When Postgres isn't the right choice
published:
I've been spending most of my recent unemployment working on the Microwave Propagation prediction website.
The propagation map ingests HRRR weather every hour and re-scores the entire CONUS grid across many amateur radio microwave bands. That is 95,000 grid points * 23 bands * 19 forecast hours = ~41.5 million score values per chain. For a long time those lived in a Postgres table called propagation_scores.
The shape mismatch
Each hourly run did this:
DELETE FROM propagation_scores WHERE valid_time = $1;
INSERT INTO propagation_scores (lat, lon, band_mhz, valid_time, score, factors) ...
475,000 rows per forecast hour (at the time it was only 5 bands, now it would be 2,185,000 per forecast hour), funneled through four indexes (PK UUID, uniqueness tuple, valid_time, (band_mhz, valid_time)), plus a JSONB factors blob for the analysis hour. Scoring + upsert took about 4m 40s per forecast hour. Across 19 hours that's more than an entire hourly cron cycle, so we had to back off to once every 3 hours just to keep up.

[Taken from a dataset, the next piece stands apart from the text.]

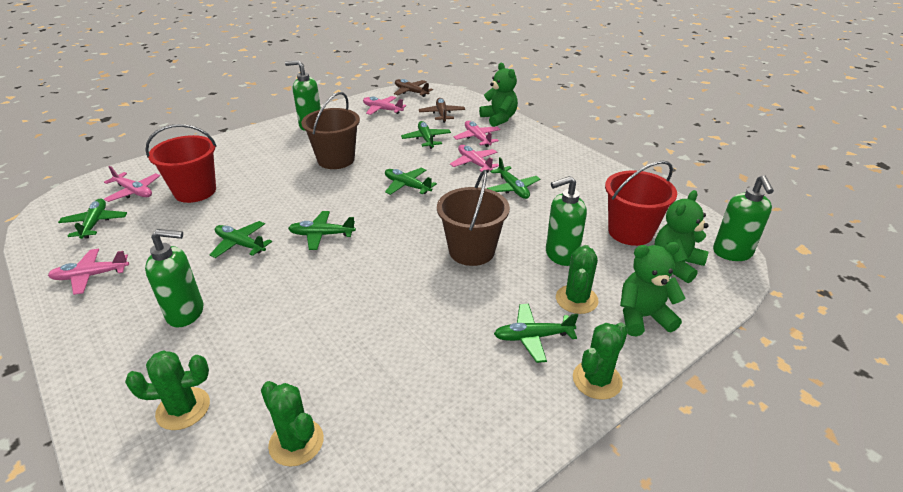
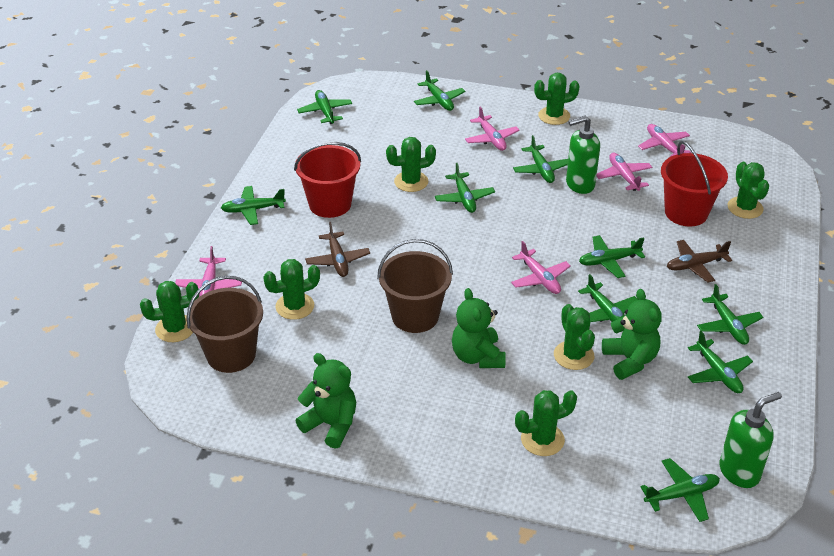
green cactus: [125,350,210,430] [261,381,324,467] [556,245,598,314] [573,322,628,400] = 4 -> [140,281,199,342] [263,259,320,320] [386,137,436,192] [515,390,577,456] [534,73,580,125] [554,304,595,370] [728,162,769,219] = 7
green plane: [58,199,127,239] [210,221,272,258] [288,211,356,250] [385,168,437,195] [401,121,451,149] [487,157,540,199] [494,304,578,363] = 7 -> [221,186,286,225] [297,90,352,124] [414,70,465,111] [435,163,495,213] [513,135,568,183] [578,274,638,322] [579,235,645,278] [640,458,720,522] [688,331,753,393] [697,284,763,345] = 10
green soap dispenser: [145,229,203,328] [285,60,321,131] [546,176,587,266] [713,175,774,261] = 4 -> [566,116,600,194] [719,392,782,488] = 2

I was originally running the Postgres server and app on a dell r630 server I have running proxmox on some raid5 SAS spinny drives. It quickly became obvious IOPS were the primary issue. The first mitigation I applied was to move the database to an nvme backed server.
The problem wasn't Postgres. Postgres is an amazing database when you use it for what it's good at. The problem is trying to store ephemeral data that rotates once an hour. AUTOVACUUM couldn't keep up even on the faster nvme, so ANALYZE never got run. It compounded every hour.

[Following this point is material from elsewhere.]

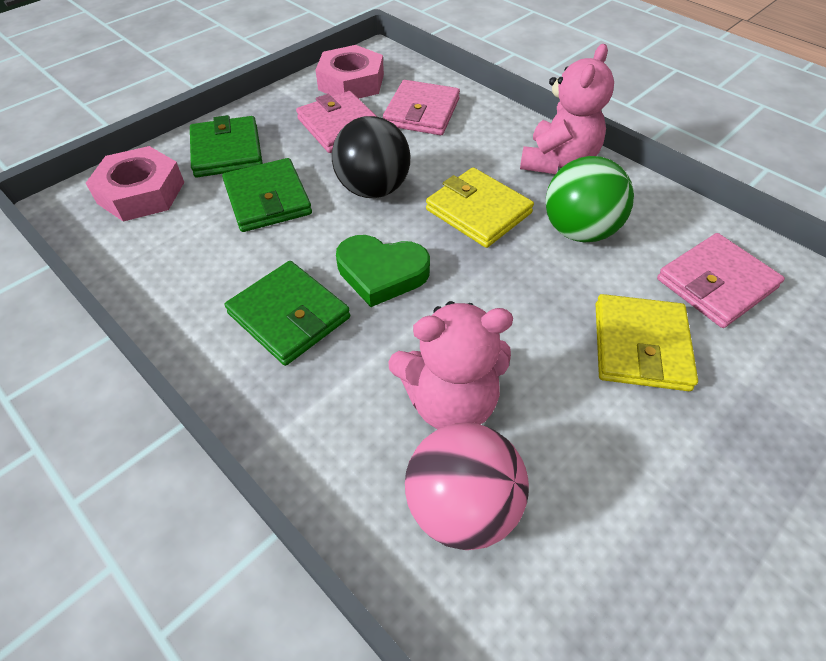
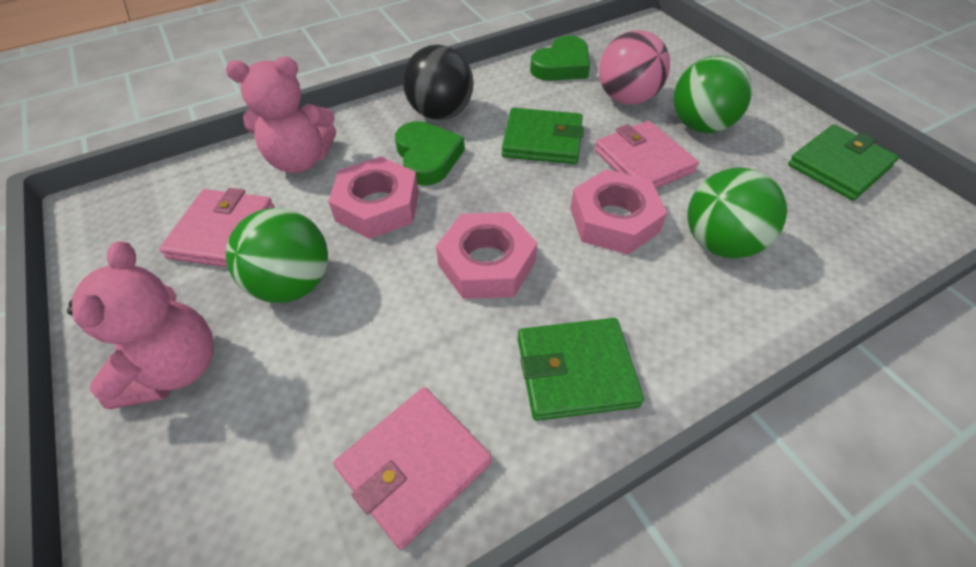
green ball: [546,156,634,243] = 1 -> [226,208,328,303] [673,56,752,133] [687,167,787,258] = 3
green heart: [336,235,430,307] = 1 -> [395,121,465,186] [530,36,590,81] = 2
pink nut: [86,146,184,222] [316,45,384,98] = 2 -> [328,156,419,239] [436,212,537,299] [570,169,668,255] = 3
yellow wallet: [426,167,534,248] [595,294,698,391] = 2 -> none = 0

The map is a canvas heatmap. It wants one dense (lat, lon) -> score array for a single (band, valid_time). We were storing it as half a million row tuples with MVCC bookkeeping, toast pages, and a B-tree index per column we'd never query by. Every write rematerialized metadata the reader throws away.
Before rewriting the store, we tuned what was there:
- DELETE + INSERT ... with no ON CONFLICT. The chain worker rewrites a full (valid_time, all bands) slice every hour, so conflict detection was pure waste. Skipping it shaved time off.
- Skip factors on forecast hours. factors is a ~200-byte JSONB per row describing the ten scoring components (rain, humidity, refractivity, etc.). We only show it on the analysis hour (f00) when the user clicks a cell. Passing factors: nil for f01–f18 skips a JSONB encode plus a toast write for roughly half the volume.
- UNLOGGED table. Writes bypass the WAL entirely. On unclean shutdown the table truncates — fine, because PropagationGridWorker rebuilds it from HRRR every hour. Durability was never the point, this was a cache with extra steps.
These helped, but the per row overhead of a row oriented store against a dense numeric grid is a ceiling you can't tune past. I was still running into issues with Postgres not being able to keep up.
Enter the binary file
Each (band_mhz, valid_time) grid now lands in one file at /data/scores/{band}/{iso}.ntms that's mounted over NFS by the pods:
magic : 4 bytes "NTMS"
version : 1 byte 0x01
band_mhz : 4 bytes uint32 LE
valid_time : 8 bytes int64 unix seconds LE
lat_min : 4 bytes float32 LE
lon_min : 4 bytes float32 LE
step_deg : 4 bytes float32 LE
n_rows : 2 bytes uint16 LE
n_cols : 2 bytes uint16 LE
scores : n_rows * n_cols bytes (uint8, 0–100; 255 = no-data)
33-byte header, dense uint8 array. A full CONUS grid serializes to ~93 KB per band per hour. A cell at (lat, lon) is at byte offset row * n_cols + col, so a point lookup is arithmetic plus a single File.read/1. No index, no query planner, no lock manager.
Writes go through the temp-then-rename pattern:
tmp = path <> ".tmp." <> unique_suffix()
File.write!(tmp, binary, [:binary])
File.rename!(tmp, path)
With Postgres off the hot path, the full f00–f18 chain dropped from ~170 min to ~45–60 min, so we ran the cron back up to hourly. The 15-minute prune cron reaped expired files with rm which is instant.
The f00 factor breakdown
One thing binary files don't handle well is the analysis-hour factor breakdown (the 10-component panel you see when you click a cell). Those factors are heterogeneous Elixir maps, not a numeric grid.
The solution was a second file format, ProfilesFile: one compressed ETF file per valid_time at /data/scores/profiles/{iso}.etf.gz, storing the enriched HRRR grid keyed by {lat, lon}. On a click, we reload the relevant cell's profile and rescore on demand. Same atomic-rename write pattern, different payload — ETF where heterogeneity matters, raw binary where density does.
Summary
The whole propagation project has been fun to write and tweak continuously. I continue to find and fix various bottlenecks and limitations. Each individual component in the stack is great at what it does, but sometimes when you start throwing millions of rows per hour and then deleting them it gets a little fussy.